Tuesday, February 05, 2013

Review: Black Mamba Boy by Nadifa Mohamed

Black Mamba Boy is the compelling and stunning fictionalised account of author Nadifa Mohamed's father, Jama; a Somali born to a superstitious, resilient and loving mother, Ambaro and hardened dreamer father, Guure. The book starts in Aden, where Jama and his mother live a dismal life on the roof of some relatives' home who have agreed to take them in when Ambaro had moved to the city (from Somalia) to make a better life for herself and her son. With his father gone to find work in Sudan, Jama's constant yearning is to be re-united with him once more.

When Jama's mother dies he embarks on what can only be described as an epic journey searching for a father whose face he doesn't even know. The time is the 1930's and the setting is Africa where this illiterate, uneducated ten-year-old boy, barefoot most of the time, has to travel by train, lorry, camel and bus, on his own across lands that are barren blistering desert where the beginnings of a mass famine are taking root.

But Jama is one lucky boy, his luck in stark contrast to those around him.
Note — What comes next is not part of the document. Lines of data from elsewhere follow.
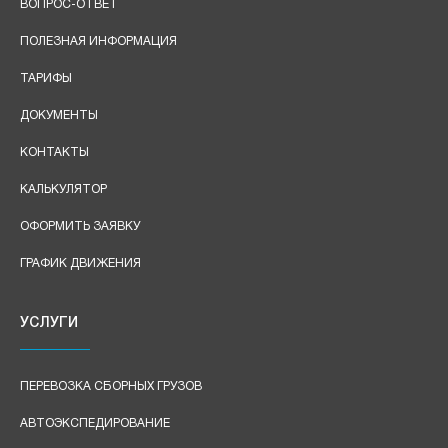
ВОПРОС-ОТВЕТ
ПОЛЕЗНАЯ ИНФОРМАЦИЯ
ТАРИФЫ
ДОКУМЕНТЫ
КОНТАКТЫ
КАЛЬКУЛЯТОР
ОФОРМИТЬ ЗАЯВКУ
ГРАФИК ДВИЖЕНИЯ
УСЛУГИ
ПЕРЕВОЗКА СБОРНЫХ ГРУЗОВ
АВТОЭКСПЕДИРОВАНИЕ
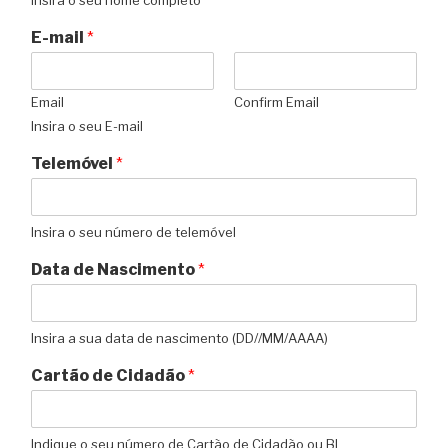
E-mail
*
Email
Confirm Email
Insira o seu E-mail
Telemóvel
*
Insira o seu número de telemóvel
Data de Nascimento
*
Insira a sua data de nascimento (DD//MM/AAAA)
Cartão de Cidadão
*
Indique o seu número de Cartão de Cidadão ou BI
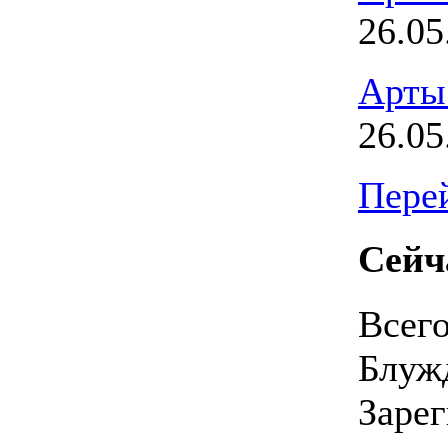
26.05
Арты
26.05
Перей
Сейч
Всег
Блуж
Заре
He survives captivity on an Italian compound held in a chicken pen like an animal only for his friend Shidane to die the most gruesome of deaths. He survives malaria when others perish and emerges dusty, disoriented and yet scratch-free when a bomb detonates at one of the Italian guard posts, with him the only survivor. In one instant Jama is land owner and rich and yet suddenly he is a sailor aboard the ill-fated 1947 Exodus ship mingling with Holocaust survivors. At one point imprisoned by the Egyptians, he even manages to save the life of a Lebanese driver. But for all Jama's luck it is on the night he is finally to be re-united with his father, the man of his dreams, that his luck faces its biggest challenge.
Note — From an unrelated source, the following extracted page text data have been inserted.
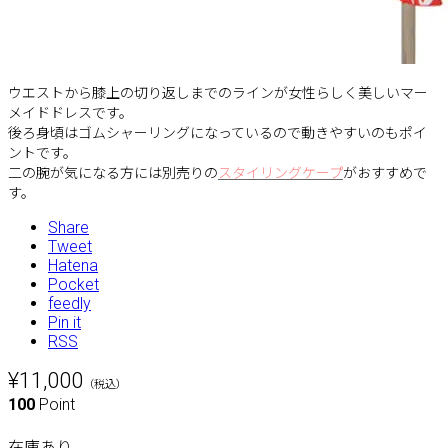
ウエストから膝上の切り返しまでのラインが女性らしく美しいマー
メイドドレスです。
後ろ身頃はゴムシャーリングになっているので動きやすいのもポイ
ントです。
二の腕が気になる方には別売りの
スタイリングケープ
がおすすめで
す。
Share
Tweet
Hatena
Pocket
feedly
Pin it
RSS
¥11,000
（税込）
100
Point
在庫あり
Black Mamba Boy is a beautifully written book full to the brim with mysticism interlaced with brutal reality. The book definitely depicts the harsh political, economic and social hardships East Africa's people and those of the neighbouring countries in the region were having to face at the time Jama went in search of his father. But Nadifa Mohamed's main interest lies not in dissecting these circumstances or laying blame, in fact the harshness of the book is in its reality and unapologising attitude. The message is clear: this is what Jama had to deal with and this is what he had to do to survive. My tip would be to read a little about the history of Somalia and Eritrea particularly to get a better grasp of the effects of British and Italian presence in the region and how it translated in the daily life of the people in East Africa.

There are many stations that exude beauty, lyricism and astounding writing from the author and I found the first pages of the book to be the most magical and powerful. Throughout the book themes of exodus and a search of a promised land are very dominant and particularly evident in the manner that Mohamed chooses to end her book. The ending did seem a bit rushed and I am quite mildly surprised that since its publication in 2009 there hasn't been a sequel. But who knows?

In the end, this may be a story about a boy in search of his father but it is most certainly to do with a girl who believes her father is "the real hero, not the fighting or romantic kind but the real deal, the starved child that survives every sling and arrow that shameless fortune throws at them, and who can sit back and tell the stories of all the ones that didn't make it." This girl promised to be her father's griot and has well and truly succeeded!